Your objective - Output the lines from the first one through the line holding "What Y value", inclusive, with no changes.

── Input material ──

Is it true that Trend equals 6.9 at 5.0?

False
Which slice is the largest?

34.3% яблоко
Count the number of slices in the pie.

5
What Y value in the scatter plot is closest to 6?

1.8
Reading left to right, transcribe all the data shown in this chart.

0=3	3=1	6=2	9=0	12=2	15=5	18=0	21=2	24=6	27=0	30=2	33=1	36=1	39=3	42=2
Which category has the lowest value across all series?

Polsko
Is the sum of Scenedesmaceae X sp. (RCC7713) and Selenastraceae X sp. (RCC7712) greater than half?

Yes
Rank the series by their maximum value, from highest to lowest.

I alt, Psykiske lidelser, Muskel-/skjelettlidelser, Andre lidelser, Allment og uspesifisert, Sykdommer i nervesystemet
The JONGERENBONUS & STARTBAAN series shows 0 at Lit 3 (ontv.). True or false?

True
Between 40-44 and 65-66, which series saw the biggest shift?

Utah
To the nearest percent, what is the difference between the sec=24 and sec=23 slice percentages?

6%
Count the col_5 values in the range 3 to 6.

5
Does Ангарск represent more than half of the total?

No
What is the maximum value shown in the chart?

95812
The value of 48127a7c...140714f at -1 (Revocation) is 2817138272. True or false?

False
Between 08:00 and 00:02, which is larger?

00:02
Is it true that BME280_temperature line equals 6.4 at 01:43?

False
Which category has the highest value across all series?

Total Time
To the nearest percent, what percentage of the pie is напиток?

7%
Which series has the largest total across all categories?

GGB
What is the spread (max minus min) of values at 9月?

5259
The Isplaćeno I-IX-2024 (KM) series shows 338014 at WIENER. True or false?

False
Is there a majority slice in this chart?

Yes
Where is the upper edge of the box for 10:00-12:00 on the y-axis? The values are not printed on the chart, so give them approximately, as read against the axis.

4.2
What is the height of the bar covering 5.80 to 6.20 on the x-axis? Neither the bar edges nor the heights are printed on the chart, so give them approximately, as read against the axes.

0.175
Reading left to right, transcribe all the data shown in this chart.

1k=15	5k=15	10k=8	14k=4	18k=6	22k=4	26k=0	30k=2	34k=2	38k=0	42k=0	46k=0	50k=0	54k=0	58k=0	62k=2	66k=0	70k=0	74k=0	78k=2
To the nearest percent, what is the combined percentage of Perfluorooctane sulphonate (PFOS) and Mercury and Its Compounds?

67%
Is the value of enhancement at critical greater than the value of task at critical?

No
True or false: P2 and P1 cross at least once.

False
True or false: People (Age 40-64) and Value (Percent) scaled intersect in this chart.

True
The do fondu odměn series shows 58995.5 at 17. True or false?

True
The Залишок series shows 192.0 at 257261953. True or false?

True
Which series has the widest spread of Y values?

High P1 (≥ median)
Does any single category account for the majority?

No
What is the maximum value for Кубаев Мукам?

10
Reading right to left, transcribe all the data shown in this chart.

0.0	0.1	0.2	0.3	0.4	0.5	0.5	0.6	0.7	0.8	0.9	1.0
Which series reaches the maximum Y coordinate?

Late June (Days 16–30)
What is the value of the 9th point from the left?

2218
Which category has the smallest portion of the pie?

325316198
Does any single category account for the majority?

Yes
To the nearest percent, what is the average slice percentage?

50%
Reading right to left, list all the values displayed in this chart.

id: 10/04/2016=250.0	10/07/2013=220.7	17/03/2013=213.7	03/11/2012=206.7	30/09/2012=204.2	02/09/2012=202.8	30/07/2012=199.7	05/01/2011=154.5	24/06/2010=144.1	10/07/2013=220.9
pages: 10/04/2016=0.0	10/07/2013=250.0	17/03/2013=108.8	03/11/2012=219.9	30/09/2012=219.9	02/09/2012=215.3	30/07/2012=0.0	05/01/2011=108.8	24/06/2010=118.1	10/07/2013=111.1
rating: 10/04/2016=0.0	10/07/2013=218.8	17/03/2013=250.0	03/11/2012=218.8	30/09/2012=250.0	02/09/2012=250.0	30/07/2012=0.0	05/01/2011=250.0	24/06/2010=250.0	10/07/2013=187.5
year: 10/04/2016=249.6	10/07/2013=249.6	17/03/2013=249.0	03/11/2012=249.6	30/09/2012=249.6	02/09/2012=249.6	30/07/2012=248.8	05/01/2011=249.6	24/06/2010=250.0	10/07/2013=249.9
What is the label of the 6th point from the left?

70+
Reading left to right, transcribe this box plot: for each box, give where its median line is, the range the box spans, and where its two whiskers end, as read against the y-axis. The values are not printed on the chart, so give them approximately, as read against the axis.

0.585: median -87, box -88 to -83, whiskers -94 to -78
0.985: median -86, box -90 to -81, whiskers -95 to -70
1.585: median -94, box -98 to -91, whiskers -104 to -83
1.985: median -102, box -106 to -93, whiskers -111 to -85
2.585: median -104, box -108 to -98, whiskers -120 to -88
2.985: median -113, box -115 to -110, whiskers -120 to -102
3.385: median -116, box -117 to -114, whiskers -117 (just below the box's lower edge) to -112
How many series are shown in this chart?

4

───

Answer to the problem -
Is it true that Trend equals 6.9 at 5.0?

False
Which slice is the largest?

34.3% яблоко
Count the number of slices in the pie.

5
What Y value in the scatter plot is closest to 6?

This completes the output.